[Dataset excerpts]

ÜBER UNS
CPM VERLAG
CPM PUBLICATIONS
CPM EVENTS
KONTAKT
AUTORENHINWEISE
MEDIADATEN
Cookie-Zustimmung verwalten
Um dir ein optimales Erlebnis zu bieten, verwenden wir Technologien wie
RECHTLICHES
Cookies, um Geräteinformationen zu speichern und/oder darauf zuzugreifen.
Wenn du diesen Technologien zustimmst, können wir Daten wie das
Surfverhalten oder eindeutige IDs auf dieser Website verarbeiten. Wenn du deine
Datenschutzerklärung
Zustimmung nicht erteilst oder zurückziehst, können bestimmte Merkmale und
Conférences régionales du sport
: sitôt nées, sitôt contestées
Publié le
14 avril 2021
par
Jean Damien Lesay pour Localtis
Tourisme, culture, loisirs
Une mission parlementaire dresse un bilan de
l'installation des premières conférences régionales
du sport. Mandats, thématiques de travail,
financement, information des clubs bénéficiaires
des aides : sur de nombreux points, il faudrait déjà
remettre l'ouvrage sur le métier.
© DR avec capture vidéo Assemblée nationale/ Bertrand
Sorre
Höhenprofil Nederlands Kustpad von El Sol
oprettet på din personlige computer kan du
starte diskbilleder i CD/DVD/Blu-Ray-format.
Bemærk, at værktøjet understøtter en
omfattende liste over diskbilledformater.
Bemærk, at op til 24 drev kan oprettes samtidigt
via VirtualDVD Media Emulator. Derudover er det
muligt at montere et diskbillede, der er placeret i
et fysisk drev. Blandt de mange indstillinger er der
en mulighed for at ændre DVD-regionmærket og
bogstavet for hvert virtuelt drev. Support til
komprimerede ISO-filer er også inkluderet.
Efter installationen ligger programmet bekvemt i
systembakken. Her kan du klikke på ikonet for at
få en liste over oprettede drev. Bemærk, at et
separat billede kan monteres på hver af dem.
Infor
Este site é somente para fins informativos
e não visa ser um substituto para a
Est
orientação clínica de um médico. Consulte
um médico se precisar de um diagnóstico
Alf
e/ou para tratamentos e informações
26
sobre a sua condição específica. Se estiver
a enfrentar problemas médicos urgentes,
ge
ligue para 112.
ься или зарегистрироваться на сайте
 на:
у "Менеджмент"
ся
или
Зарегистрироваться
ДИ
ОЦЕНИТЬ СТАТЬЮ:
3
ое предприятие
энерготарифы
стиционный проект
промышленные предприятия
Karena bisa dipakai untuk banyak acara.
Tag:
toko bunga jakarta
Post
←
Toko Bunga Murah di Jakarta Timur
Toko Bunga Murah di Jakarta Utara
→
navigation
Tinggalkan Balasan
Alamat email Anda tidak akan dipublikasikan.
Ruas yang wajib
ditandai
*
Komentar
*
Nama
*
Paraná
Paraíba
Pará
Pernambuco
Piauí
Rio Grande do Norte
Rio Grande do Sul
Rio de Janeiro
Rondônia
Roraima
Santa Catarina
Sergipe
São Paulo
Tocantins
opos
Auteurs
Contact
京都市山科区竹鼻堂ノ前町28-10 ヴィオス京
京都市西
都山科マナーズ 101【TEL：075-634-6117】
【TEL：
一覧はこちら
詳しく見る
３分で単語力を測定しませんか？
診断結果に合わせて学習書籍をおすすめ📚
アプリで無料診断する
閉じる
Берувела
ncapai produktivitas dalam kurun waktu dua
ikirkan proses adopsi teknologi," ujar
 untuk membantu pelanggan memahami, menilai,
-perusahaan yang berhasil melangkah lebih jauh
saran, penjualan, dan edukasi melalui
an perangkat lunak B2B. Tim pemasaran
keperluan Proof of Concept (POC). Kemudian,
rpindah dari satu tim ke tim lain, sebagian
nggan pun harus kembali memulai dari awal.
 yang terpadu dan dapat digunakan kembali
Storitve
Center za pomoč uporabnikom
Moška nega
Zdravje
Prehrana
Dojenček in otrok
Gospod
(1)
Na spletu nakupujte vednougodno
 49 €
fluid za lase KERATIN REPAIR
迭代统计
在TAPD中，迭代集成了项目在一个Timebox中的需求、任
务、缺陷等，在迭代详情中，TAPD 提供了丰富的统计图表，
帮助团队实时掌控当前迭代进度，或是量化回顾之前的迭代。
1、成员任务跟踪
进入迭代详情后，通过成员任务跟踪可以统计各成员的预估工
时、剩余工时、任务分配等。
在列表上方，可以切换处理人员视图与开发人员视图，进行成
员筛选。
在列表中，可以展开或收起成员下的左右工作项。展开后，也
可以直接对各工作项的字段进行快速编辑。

■ **BRIEF**
Every line above needs to be repeated exactly as shown.

■ **FINISHED EXERCISE**
ÜBER UNS
CPM VERLAG
CPM PUBLICATIONS
CPM EVENTS
KONTAKT
AUTORENHINWEISE
MEDIADATEN
Cookie-Zustimmung verwalten
Um dir ein optimales Erlebnis zu bieten, verwenden wir Technologien wie
RECHTLICHES
Cookies, um Geräteinformationen zu speichern und/oder darauf zuzugreifen.
Wenn du diesen Technologien zustimmst, können wir Daten wie das
Surfverhalten oder eindeutige IDs auf dieser Website verarbeiten. Wenn du deine
Datenschutzerklärung
Zustimmung nicht erteilst oder zurückziehst, können bestimmte Merkmale und
Conférences régionales du sport
: sitôt nées, sitôt contestées
Publié le
14 avril 2021
par
Jean Damien Lesay pour Localtis
Tourisme, culture, loisirs
Une mission parlementaire dresse un bilan de
l'installation des premières conférences régionales
du sport. Mandats, thématiques de travail,
financement, information des clubs bénéficiaires
des aides : sur de nombreux points, il faudrait déjà
remettre l'ouvrage sur le métier.
© DR avec capture vidéo Assemblée nationale/ Bertrand
Sorre
Höhenprofil Nederlands Kustpad von El Sol
oprettet på din personlige computer kan du
starte diskbilleder i CD/DVD/Blu-Ray-format.
Bemærk, at værktøjet understøtter en
omfattende liste over diskbilledformater.
Bemærk, at op til 24 drev kan oprettes samtidigt
via VirtualDVD Media Emulator. Derudover er det
muligt at montere et diskbillede, der er placeret i
et fysisk drev. Blandt de mange indstillinger er der
en mulighed for at ændre DVD-regionmærket og
bogstavet for hvert virtuelt drev. Support til
komprimerede ISO-filer er også inkluderet.
Efter installationen ligger programmet bekvemt i
systembakken. Her kan du klikke på ikonet for at
få en liste over oprettede drev. Bemærk, at et
separat billede kan monteres på hver af dem.
Infor
Este site é somente para fins informativos
e não visa ser um substituto para a
Est
orientação clínica de um médico. Consulte
um médico se precisar de um diagnóstico
Alf
e/ou para tratamentos e informações
26
sobre a sua condição específica. Se estiver
a enfrentar problemas médicos urgentes,
ge
ligue para 112.
ься или зарегистрироваться на сайте
 на:
у "Менеджмент"
ся
или
Зарегистрироваться
ДИ
ОЦЕНИТЬ СТАТЬЮ:
3
ое предприятие
энерготарифы
стиционный проект
промышленные предприятия
Karena bisa dipakai untuk banyak acara.
Tag:
toko bunga jakarta
Post
←
Toko Bunga Murah di Jakarta Timur
Toko Bunga Murah di Jakarta Utara
→
navigation
Tinggalkan Balasan
Alamat email Anda tidak akan dipublikasikan.
Ruas yang wajib
ditandai
*
Komentar
*
Nama
*
Paraná
Paraíba
Pará
Pernambuco
Piauí
Rio Grande do Norte
Rio Grande do Sul
Rio de Janeiro
Rondônia
Roraima
Santa Catarina
Sergipe
São Paulo
Tocantins
opos
Auteurs
Contact
京都市山科区竹鼻堂ノ前町28-10 ヴィオス京
京都市西
都山科マナーズ 101【TEL：075-634-6117】
【TEL：
一覧はこちら
詳しく見る
３分で単語力を測定しませんか？
診断結果に合わせて学習書籍をおすすめ📚
アプリで無料診断する
閉じる
Берувела
ncapai produktivitas dalam kurun waktu dua
ikirkan proses adopsi teknologi," ujar
 untuk membantu pelanggan memahami, menilai,
-perusahaan yang berhasil melangkah lebih jauh
saran, penjualan, dan edukasi melalui
an perangkat lunak B2B. Tim pemasaran
keperluan Proof of Concept (POC). Kemudian,
rpindah dari satu tim ke tim lain, sebagian
nggan pun harus kembali memulai dari awal.
 yang terpadu dan dapat digunakan kembali
Storitve
Center za pomoč uporabnikom
Moška nega
Zdravje
Prehrana
Dojenček in otrok
Gospod
(1)
Na spletu nakupujte vednougodno
 49 €
fluid za lase KERATIN REPAIR
迭代统计
在TAPD中，迭代集成了项目在一个Timebox中的需求、任
务、缺陷等，在迭代详情中，TAPD 提供了丰富的统计图表，
帮助团队实时掌控当前迭代进度，或是量化回顾之前的迭代。
1、成员任务跟踪
进入迭代详情后，通过成员任务跟踪可以统计各成员的预估工
时、剩余工时、任务分配等。
在列表上方，可以切换处理人员视图与开发人员视图，进行成
员筛选。
在列表中，可以展开或收起成员下的左右工作项。展开后，也
可以直接对各工作项的字段进行快速编辑。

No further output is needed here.